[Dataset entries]
▬▬▬▬▬▬

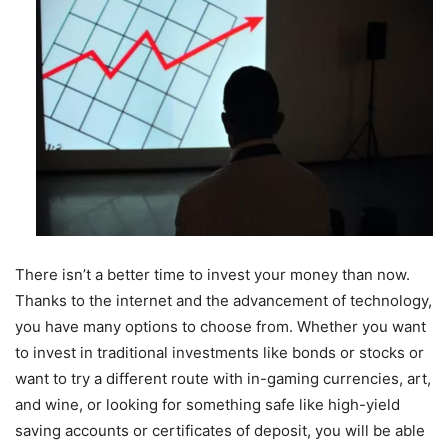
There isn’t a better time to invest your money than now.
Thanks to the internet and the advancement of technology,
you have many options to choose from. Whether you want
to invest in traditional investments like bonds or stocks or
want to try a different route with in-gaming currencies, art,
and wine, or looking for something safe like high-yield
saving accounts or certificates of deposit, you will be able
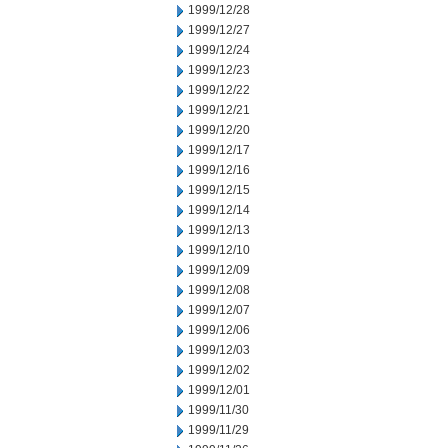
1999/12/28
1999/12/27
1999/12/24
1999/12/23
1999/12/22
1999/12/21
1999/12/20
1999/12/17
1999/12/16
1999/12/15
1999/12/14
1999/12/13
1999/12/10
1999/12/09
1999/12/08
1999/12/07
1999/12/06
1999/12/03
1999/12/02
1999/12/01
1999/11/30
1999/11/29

▬▬▬▬▬▬

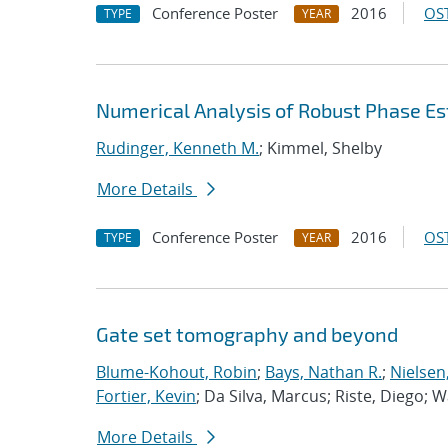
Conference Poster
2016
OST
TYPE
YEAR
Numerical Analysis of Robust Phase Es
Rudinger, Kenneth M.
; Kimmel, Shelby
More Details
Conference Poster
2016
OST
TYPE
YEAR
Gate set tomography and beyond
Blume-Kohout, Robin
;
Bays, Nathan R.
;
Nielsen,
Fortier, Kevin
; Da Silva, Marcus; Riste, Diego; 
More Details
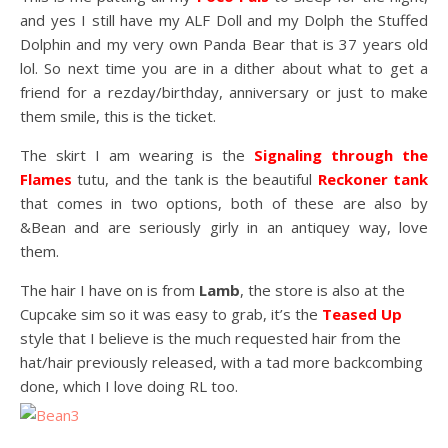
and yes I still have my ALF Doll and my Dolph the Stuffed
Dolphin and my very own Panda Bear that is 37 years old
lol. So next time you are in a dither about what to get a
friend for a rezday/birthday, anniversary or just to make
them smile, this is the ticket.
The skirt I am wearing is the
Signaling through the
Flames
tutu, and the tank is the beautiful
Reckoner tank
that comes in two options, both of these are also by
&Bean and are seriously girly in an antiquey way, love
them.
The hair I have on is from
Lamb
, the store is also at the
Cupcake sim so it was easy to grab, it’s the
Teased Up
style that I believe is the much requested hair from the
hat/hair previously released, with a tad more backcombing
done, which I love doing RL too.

▬▬▬▬▬▬

Copy out the lines from the one containing "There isn’t a" through the one containing "saving accounts or", inclusive.

[THE ANSWER]
There isn’t a better time to invest your money than now.
Thanks to the internet and the advancement of technology,
you have many options to choose from. Whether you want
to invest in traditional investments like bonds or stocks or
want to try a different route with in-gaming currencies, art,
and wine, or looking for something safe like high-yield
saving accounts or certificates of deposit, you will be able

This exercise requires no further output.